One of the blessings of the sanctions for Iran was that we realised the great capabilities of our neighbours. Before the sanctions, we were the seller of oil to India and received money for it in Germany but the sanctions brought us closer together. India was familiar with Iran’s capability while Iranian businesses benefited from Indian expertise in steel, aluminium, railway, etc. During the sanctions, one of the advantages for trade was that Iran had a lot of money here, so there was no difficulty in transacting money. Another advantage was that in 2014 India offered a line of credit, without any ceiling, for projects in Iran. The demand for development of ports, railways and airports in Iran can be available to the Indians. We will be delighted to talk to capable Indian companies and the Indian Government to give advantage to them for projects worth billions of dollars in a safe country with the best record since the Islamic Revolution in 1979. No company can claim that Iran deprived them of even one dollar. Iran has a clean, honourable record of doing business.
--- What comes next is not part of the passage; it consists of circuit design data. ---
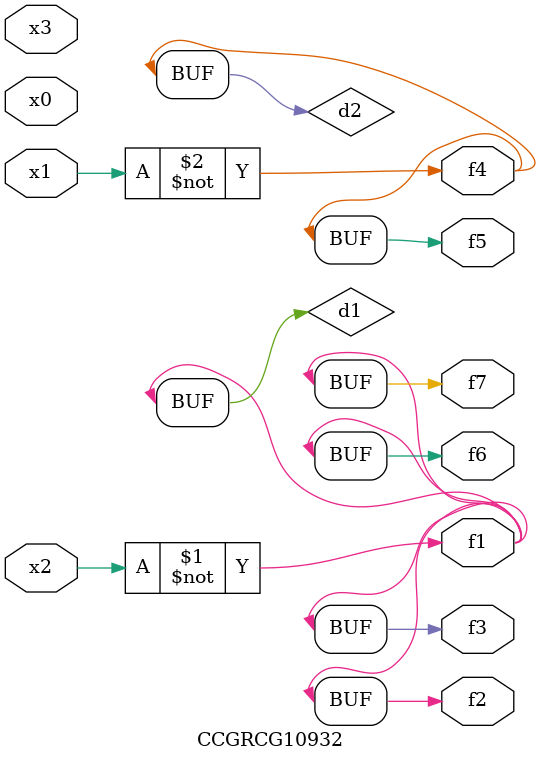
<source format=v>
module CCGRCG10932(
	input x0, x1, x2, x3,
	output f1, f2, f3, f4, f5, f6, f7
);

	wire d1, d2;

	xnor (d1, x2);
	not (d2, x1);
	assign f1 = d1;
	assign f2 = d1;
	assign f3 = d1;
	assign f4 = d2;
	assign f5 = d2;
	assign f6 = d1;
	assign f7 = d1;
endmodule

</source>
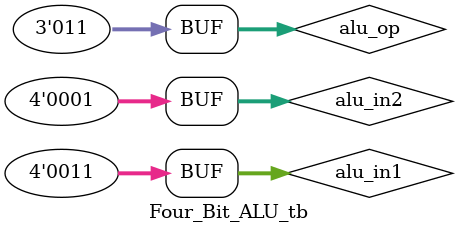
<source format=v>
module Four_Bit_ALU_tb();
reg [3:0] alu_in1,alu_in2;
reg [2:0] alu_op;
wire [3:0]alu_out;
Four_Bit_ALU DUT (.alu_in1(alu_in1),
.alu_in2(alu_in2),.alu_op(alu_op),
.alu_out(alu_out));
initial
begin
alu_op =3'b000;alu_in1=3'b0011; 
alu_in2=3'b0001;
#10;
alu_op =3'b001;alu_in1=3'b0011;
alu_in2=3'b0001;
#10;
alu_op =3'b010;alu_in1=3'b0011; 
alu_in2=3'b0001;
#10;
alu_op =3'b011;alu_in1=3'b0011; 
alu_in2=3'b0001;
#10;
end
endmodule
</source>
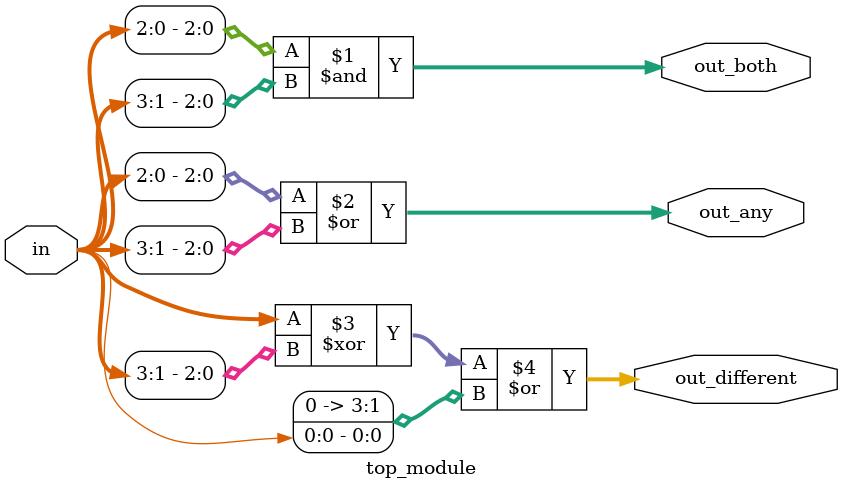
<source format=sv>
module top_module (
    input [3:0] in,
    output [2:0] out_both,
    output [3:0] out_any,
    output [3:0] out_different
);

assign out_both = in[2:0] & in[3:1];
assign out_any = in[2:0] | in[3:1];
assign out_different = in ^ in[3:1] | {3'b0, in[0]};

endmodule

</source>
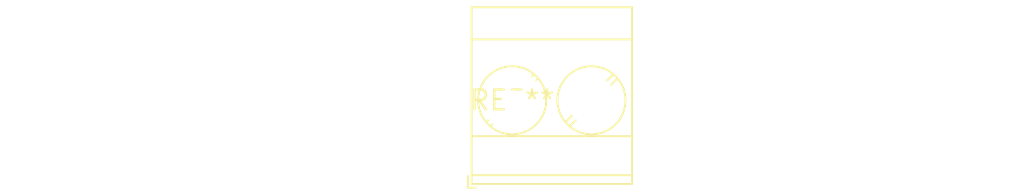
<source format=kicad_pcb>
(kicad_pcb (version 20240108) (generator pcbnew)

  (general
    (thickness 1.6)
  )

  (paper "A4")
  (layers
    (0 "F.Cu" signal)
    (31 "B.Cu" signal)
    (32 "B.Adhes" user "B.Adhesive")
    (33 "F.Adhes" user "F.Adhesive")
    (34 "B.Paste" user)
    (35 "F.Paste" user)
    (36 "B.SilkS" user "B.Silkscreen")
    (37 "F.SilkS" user "F.Silkscreen")
    (38 "B.Mask" user)
    (39 "F.Mask" user)
    (40 "Dwgs.User" user "User.Drawings")
    (41 "Cmts.User" user "User.Comments")
    (42 "Eco1.User" user "User.Eco1")
    (43 "Eco2.User" user "User.Eco2")
    (44 "Edge.Cuts" user)
    (45 "Margin" user)
    (46 "B.CrtYd" user "B.Courtyard")
    (47 "F.CrtYd" user "F.Courtyard")
    (48 "B.Fab" user)
    (49 "F.Fab" user)
    (50 "User.1" user)
    (51 "User.2" user)
    (52 "User.3" user)
    (53 "User.4" user)
    (54 "User.5" user)
    (55 "User.6" user)
    (56 "User.7" user)
    (57 "User.8" user)
    (58 "User.9" user)
  )

  (setup
    (pad_to_mask_clearance 0)
    (pcbplotparams
      (layerselection 0x00010fc_ffffffff)
      (plot_on_all_layers_selection 0x0000000_00000000)
      (disableapertmacros false)
      (usegerberextensions false)
      (usegerberattributes false)
      (usegerberadvancedattributes false)
      (creategerberjobfile false)
      (dashed_line_dash_ratio 12.000000)
      (dashed_line_gap_ratio 3.000000)
      (svgprecision 4)
      (plotframeref false)
      (viasonmask false)
      (mode 1)
      (useauxorigin false)
      (hpglpennumber 1)
      (hpglpenspeed 20)
      (hpglpendiameter 15.000000)
      (dxfpolygonmode false)
      (dxfimperialunits false)
      (dxfusepcbnewfont false)
      (psnegative false)
      (psa4output false)
      (plotreference false)
      (plotvalue false)
      (plotinvisibletext false)
      (sketchpadsonfab false)
      (subtractmaskfromsilk false)
      (outputformat 1)
      (mirror false)
      (drillshape 1)
      (scaleselection 1)
      (outputdirectory "")
    )
  )

  (net 0 "")

  (footprint "TerminalBlock_Phoenix_MKDS-3-2-5.08_1x02_P5.08mm_Horizontal" (layer "F.Cu") (at 0 0))

)

</source>
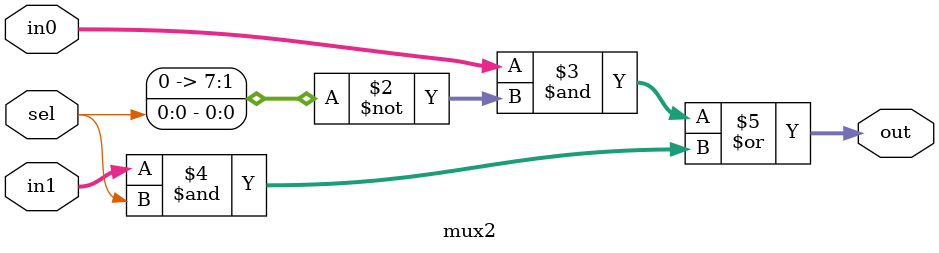
<source format=sv>
module mux2(input logic [7:0]in0,in1,
input logic sel, 
output logic [7:0] out);

assign out = (in0&~sel) | (in1&sel);

endmodule

</source>
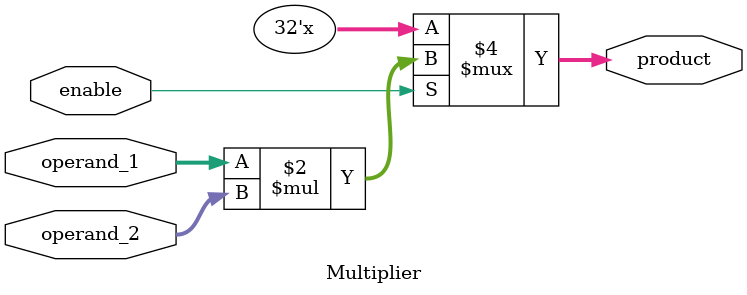
<source format=v>
`include "Defines.v"

module Multiplier
(
    input enable,

    input [31 : 0] operand_1,
    input [31 : 0] operand_2,

    output reg [31 : 0] product
);

    always @(*)
    begin
        if (enable)
            product <= operand_1 * operand_2;
        else
            product <= 'bz;
    end
endmodule
</source>
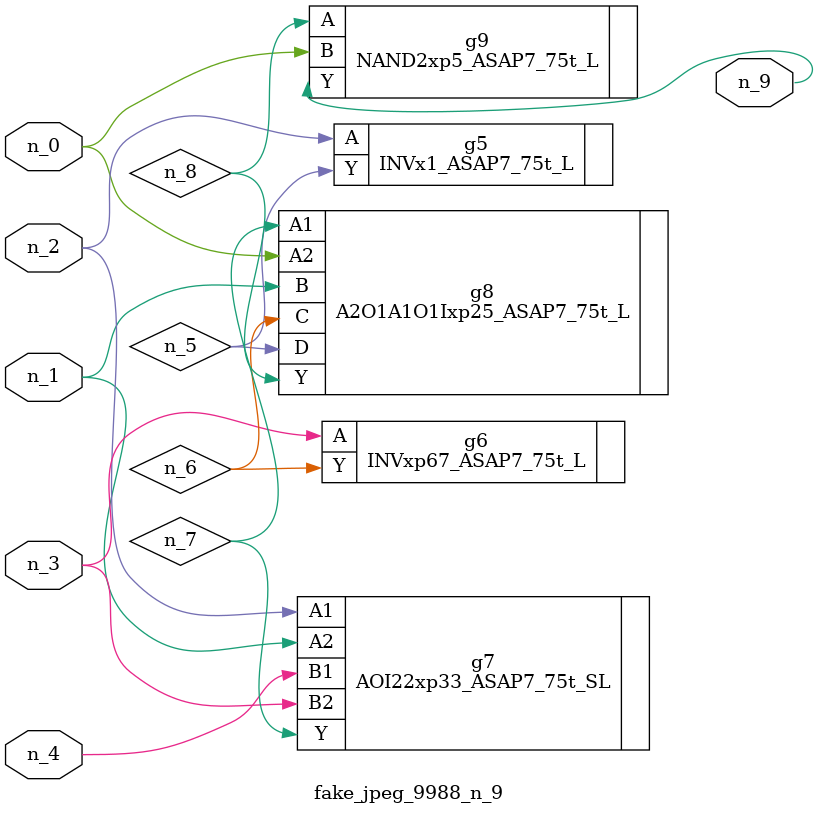
<source format=v>
module fake_jpeg_9988_n_9 (n_3, n_2, n_1, n_0, n_4, n_9);

input n_3;
input n_2;
input n_1;
input n_0;
input n_4;

output n_9;

wire n_8;
wire n_6;
wire n_5;
wire n_7;

INVx1_ASAP7_75t_L g5 ( 
.A(n_2),
.Y(n_5)
);

INVxp67_ASAP7_75t_L g6 ( 
.A(n_3),
.Y(n_6)
);

AOI22xp33_ASAP7_75t_SL g7 ( 
.A1(n_2),
.A2(n_1),
.B1(n_4),
.B2(n_3),
.Y(n_7)
);

A2O1A1O1Ixp25_ASAP7_75t_L g8 ( 
.A1(n_7),
.A2(n_0),
.B(n_1),
.C(n_6),
.D(n_5),
.Y(n_8)
);

NAND2xp5_ASAP7_75t_L g9 ( 
.A(n_8),
.B(n_0),
.Y(n_9)
);


endmodule
</source>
Now the ground is completely paved for Indians to take the advantage and expedite their efforts for big deals in energy and connectivity. Iran is one of the biggest producers of oil and gas and all downstream products such as petrochemicals and fertilisers. India is the biggest market for all these commodities. We can do big projects together and invest in construction, etc, using the credit line. [The time for it is] now because if European companies come with cheap Euros, then it will be very difficult for Indian companies to compete with them. That is the reality of life but because the Europeans cut all their links with Iran during the sanctions and they are not very familiar with today’s market in Iran, they will take some time to re-establish ties with Iran but Indians used to work with Iran during the sanctions.
There are a lot of commonalities (between Iran and India) in the political life of the region. The security of waterways, be it Persian Gulf or Indian Ocean, is crucial for Iran and India. The security in Central Asia and Afghanistan is important for Iran and India. So, politically, culturally and economically, it is very natural for Iran and India to cooperate. There is trust and confidence between Iran and India, so the potential for cooperation is there. Recently, Mr Rouhani and Mr Modi met on the margins of the Shanghai Cooperation Organisation (SCO) summit at Ufa in Russia; it was a very good and encouraging meeting for the relationship.